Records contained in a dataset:
════════════════

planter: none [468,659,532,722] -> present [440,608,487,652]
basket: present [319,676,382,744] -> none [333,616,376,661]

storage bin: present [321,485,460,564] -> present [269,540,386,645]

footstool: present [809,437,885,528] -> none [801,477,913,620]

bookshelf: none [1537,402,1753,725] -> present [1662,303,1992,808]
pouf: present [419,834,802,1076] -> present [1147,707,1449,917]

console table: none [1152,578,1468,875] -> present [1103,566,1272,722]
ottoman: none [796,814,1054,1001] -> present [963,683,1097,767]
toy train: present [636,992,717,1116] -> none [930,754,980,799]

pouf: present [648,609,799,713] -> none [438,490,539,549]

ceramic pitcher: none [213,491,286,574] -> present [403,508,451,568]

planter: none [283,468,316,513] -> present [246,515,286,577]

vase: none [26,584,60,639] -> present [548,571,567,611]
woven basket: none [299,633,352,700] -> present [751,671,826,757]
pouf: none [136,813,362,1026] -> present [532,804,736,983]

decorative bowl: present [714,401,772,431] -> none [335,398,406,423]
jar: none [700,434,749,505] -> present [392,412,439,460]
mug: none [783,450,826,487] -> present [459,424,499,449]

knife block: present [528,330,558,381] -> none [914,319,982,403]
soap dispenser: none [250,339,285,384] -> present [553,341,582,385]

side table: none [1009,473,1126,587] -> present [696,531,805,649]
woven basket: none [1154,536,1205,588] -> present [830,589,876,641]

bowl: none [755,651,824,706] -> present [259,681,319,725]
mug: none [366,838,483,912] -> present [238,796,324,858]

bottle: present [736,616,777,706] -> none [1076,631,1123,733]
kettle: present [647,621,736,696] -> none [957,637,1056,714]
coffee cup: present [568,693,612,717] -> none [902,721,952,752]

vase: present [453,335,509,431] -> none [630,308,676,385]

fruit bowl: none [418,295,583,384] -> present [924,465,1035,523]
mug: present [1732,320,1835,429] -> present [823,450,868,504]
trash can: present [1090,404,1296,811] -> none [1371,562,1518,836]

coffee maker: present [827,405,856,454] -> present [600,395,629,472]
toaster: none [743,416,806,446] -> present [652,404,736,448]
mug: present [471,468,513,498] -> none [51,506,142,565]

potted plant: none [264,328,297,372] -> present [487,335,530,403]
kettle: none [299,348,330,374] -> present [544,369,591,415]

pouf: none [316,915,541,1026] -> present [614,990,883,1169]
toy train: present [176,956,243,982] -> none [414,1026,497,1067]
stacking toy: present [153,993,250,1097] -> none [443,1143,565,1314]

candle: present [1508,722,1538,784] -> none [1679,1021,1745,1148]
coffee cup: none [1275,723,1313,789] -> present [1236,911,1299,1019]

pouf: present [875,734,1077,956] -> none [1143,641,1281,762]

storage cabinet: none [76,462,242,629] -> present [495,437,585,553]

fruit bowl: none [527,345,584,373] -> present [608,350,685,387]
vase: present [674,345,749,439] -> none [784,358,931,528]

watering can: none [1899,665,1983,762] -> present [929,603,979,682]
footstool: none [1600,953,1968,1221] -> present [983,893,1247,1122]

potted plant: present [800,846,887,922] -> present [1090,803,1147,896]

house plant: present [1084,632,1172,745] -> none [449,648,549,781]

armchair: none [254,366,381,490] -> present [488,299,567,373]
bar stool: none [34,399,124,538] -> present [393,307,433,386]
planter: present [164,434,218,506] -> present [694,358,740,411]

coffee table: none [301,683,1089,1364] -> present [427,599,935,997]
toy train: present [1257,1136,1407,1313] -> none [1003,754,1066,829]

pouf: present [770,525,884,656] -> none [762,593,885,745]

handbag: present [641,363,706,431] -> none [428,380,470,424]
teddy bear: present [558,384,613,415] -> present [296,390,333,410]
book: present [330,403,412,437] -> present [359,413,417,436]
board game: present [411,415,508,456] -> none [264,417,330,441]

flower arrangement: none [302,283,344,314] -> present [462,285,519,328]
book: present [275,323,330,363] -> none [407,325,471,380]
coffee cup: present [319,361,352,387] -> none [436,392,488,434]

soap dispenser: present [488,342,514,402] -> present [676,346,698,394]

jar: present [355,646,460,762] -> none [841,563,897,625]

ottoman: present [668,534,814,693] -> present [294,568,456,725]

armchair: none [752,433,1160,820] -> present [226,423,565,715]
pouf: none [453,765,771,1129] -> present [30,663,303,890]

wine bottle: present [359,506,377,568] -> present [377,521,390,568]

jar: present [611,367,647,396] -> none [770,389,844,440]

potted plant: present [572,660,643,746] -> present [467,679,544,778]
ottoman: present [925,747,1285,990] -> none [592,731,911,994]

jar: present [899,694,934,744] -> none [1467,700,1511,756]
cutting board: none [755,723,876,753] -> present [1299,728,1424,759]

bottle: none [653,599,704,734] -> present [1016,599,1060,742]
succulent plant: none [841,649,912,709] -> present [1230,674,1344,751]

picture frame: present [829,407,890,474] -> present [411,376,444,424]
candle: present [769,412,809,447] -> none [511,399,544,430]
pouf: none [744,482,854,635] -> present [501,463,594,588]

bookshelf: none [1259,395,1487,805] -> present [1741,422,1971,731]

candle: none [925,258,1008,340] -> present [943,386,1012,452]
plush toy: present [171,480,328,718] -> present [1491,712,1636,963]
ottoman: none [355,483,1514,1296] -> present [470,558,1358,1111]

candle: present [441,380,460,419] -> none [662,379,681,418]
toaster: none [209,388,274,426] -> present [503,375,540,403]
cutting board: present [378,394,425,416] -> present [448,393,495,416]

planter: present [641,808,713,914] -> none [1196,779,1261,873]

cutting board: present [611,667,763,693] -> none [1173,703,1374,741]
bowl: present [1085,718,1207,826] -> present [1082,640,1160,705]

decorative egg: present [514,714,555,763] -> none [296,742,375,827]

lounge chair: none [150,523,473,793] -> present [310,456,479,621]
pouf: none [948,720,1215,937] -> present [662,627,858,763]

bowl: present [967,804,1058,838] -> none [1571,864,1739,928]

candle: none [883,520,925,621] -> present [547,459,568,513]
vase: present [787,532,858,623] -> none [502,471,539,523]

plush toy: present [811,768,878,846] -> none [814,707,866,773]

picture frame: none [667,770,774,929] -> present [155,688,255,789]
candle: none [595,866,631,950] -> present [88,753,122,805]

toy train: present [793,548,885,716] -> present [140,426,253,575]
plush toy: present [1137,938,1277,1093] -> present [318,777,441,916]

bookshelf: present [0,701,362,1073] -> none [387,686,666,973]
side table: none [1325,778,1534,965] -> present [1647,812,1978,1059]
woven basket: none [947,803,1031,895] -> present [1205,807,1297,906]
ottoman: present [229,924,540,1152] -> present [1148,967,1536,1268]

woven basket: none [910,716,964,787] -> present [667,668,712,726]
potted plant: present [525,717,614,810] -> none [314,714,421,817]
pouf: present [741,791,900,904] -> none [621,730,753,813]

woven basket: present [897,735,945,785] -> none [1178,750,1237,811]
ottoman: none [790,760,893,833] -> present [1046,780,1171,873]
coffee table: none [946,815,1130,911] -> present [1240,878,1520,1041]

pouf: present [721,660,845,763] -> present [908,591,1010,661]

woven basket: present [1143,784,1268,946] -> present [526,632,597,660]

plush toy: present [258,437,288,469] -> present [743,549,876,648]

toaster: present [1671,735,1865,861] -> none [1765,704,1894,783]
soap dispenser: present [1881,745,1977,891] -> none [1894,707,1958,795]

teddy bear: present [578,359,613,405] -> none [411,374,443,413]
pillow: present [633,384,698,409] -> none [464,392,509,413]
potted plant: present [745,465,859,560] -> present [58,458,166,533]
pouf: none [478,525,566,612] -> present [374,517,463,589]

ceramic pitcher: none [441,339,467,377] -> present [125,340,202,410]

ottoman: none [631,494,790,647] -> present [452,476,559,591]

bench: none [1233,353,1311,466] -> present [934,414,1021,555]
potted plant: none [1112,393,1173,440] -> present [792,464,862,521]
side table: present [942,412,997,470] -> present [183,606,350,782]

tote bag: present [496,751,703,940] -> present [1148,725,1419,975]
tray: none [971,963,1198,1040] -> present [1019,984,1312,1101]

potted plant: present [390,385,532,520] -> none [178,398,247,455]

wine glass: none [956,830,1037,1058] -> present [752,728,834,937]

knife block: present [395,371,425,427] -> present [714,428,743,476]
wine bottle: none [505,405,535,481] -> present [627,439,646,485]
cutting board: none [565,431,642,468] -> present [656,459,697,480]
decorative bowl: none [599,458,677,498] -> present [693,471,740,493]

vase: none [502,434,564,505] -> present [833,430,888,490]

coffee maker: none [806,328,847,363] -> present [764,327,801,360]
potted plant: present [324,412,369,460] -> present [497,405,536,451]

════════════════

• [Assigned task] Scan the lines above for "vase: present [453,335,509,431]" and for "planter: present [164,434,218,506]". Repeat exactly the line holding each of them and every line in between.

• [Answer space]
vase: present [453,335,509,431] -> none [630,308,676,385]

fruit bowl: none [418,295,583,384] -> present [924,465,1035,523]
mug: present [1732,320,1835,429] -> present [823,450,868,504]
trash can: present [1090,404,1296,811] -> none [1371,562,1518,836]

coffee maker: present [827,405,856,454] -> present [600,395,629,472]
toaster: none [743,416,806,446] -> present [652,404,736,448]
mug: present [471,468,513,498] -> none [51,506,142,565]

potted plant: none [264,328,297,372] -> present [487,335,530,403]
kettle: none [299,348,330,374] -> present [544,369,591,415]

pouf: none [316,915,541,1026] -> present [614,990,883,1169]
toy train: present [176,956,243,982] -> none [414,1026,497,1067]
stacking toy: present [153,993,250,1097] -> none [443,1143,565,1314]

candle: present [1508,722,1538,784] -> none [1679,1021,1745,1148]
coffee cup: none [1275,723,1313,789] -> present [1236,911,1299,1019]

pouf: present [875,734,1077,956] -> none [1143,641,1281,762]

storage cabinet: none [76,462,242,629] -> present [495,437,585,553]

fruit bowl: none [527,345,584,373] -> present [608,350,685,387]
vase: present [674,345,749,439] -> none [784,358,931,528]

watering can: none [1899,665,1983,762] -> present [929,603,979,682]
footstool: none [1600,953,1968,1221] -> present [983,893,1247,1122]

potted plant: present [800,846,887,922] -> present [1090,803,1147,896]

house plant: present [1084,632,1172,745] -> none [449,648,549,781]

armchair: none [254,366,381,490] -> present [488,299,567,373]
bar stool: none [34,399,124,538] -> present [393,307,433,386]
planter: present [164,434,218,506] -> present [694,358,740,411]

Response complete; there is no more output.